Go · Closures

Understanding Closures

Closures in Go are a very simple device, they happen when a function exists within another function, and that inner function has access to a variable declared in the outer function (the inner function is said to ‘close over’ the variable).

Whew, that’s a mouthful! Let’s have a look at a super simple example.

function Outer() {
    var c string

    func Inner() {
        c = "I have been closed over"


The Inner function closes over the variable c that is declared in the Outer function.

If we stopped here, our understanding of closures would be superficial. What’s the point of having an inner function that closes over variables declared in outer functions.

With Go (in fact, most languages), if a called function returns data, then the data is stored somewhere that both functions can access - the heap.

The reason for this can be explained thus: When a function calls another function a stack of functions comes into existence A calls B so B is executed, then any resources B was using are released and A can continue. Crucially the memory in the stack that B was using is now available to be used by A, as A grows, or other functions that A calls. This transience of B ‘owning’ the memory in the stack is why the data being shared needs to go out to the heap.

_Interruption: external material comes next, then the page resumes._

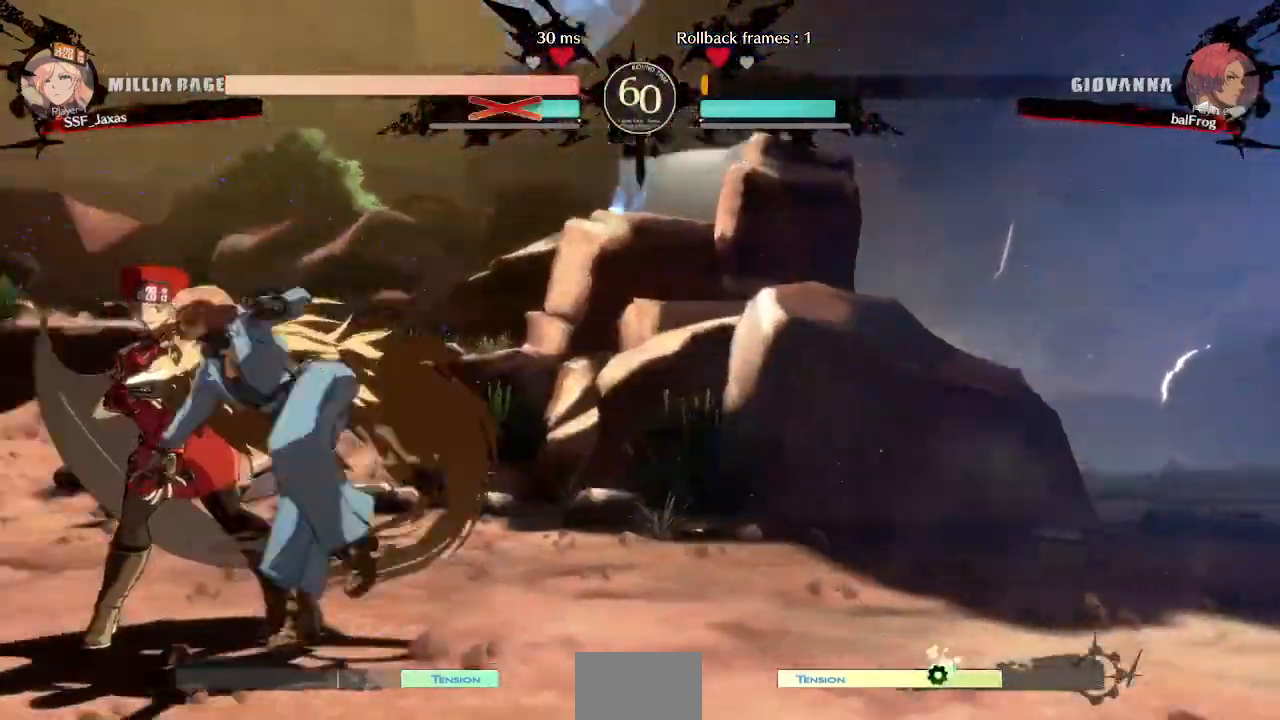
{"buttons": ["SQUARE", "TRIANGLE", "R1", "DPAD_DOWN", "DPAD_LEFT"]}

For the record, Go does escape analysis to determine if data is going to be stored in the stack, or out on the heap.

Let’s look at something else, Lifetimes in Rust.

The idea is that a Rust developer can tell the Rust compiler that data from a called function lives (and dies) within a specified scope.

This is where Closures (and the inlining of functions) comes into play for languages like Go.

By incorporating the called function into the same stack as the outer caller, the inner function’s memory is the outer functions. The closure allows the inner function to share data with the outer function without the need for the data to escape to the heap.

Note that this is only safe where both functions (and their shared data) are living on the same Goroutine, as soon as the data/variable becomes shared across Goroutines then data races come into being, and the variable needs to be guarded (with synchronisation tools like mutexes).

Edit: In my haste to post I forgot one other option that is available. One of the reasons that the shared data is being sent to the heap is because the called function (B) has no knowledge where the variable A has put aside for receiving the output is. So, our third possible solution to preventing the data going out to the heap is for A to give B the address of the variable that A wants B to put the result in. Some care needs to be taken that the variable is at the end of the stack that A ‘owns’, and that there is enough room, because B will be occupying the stack immediately after.


When a Go developer uses anonymous functions, they are telling the compiler the lifetime of the data inside them, and the closure allows the two functions to talk to one another without using the heap.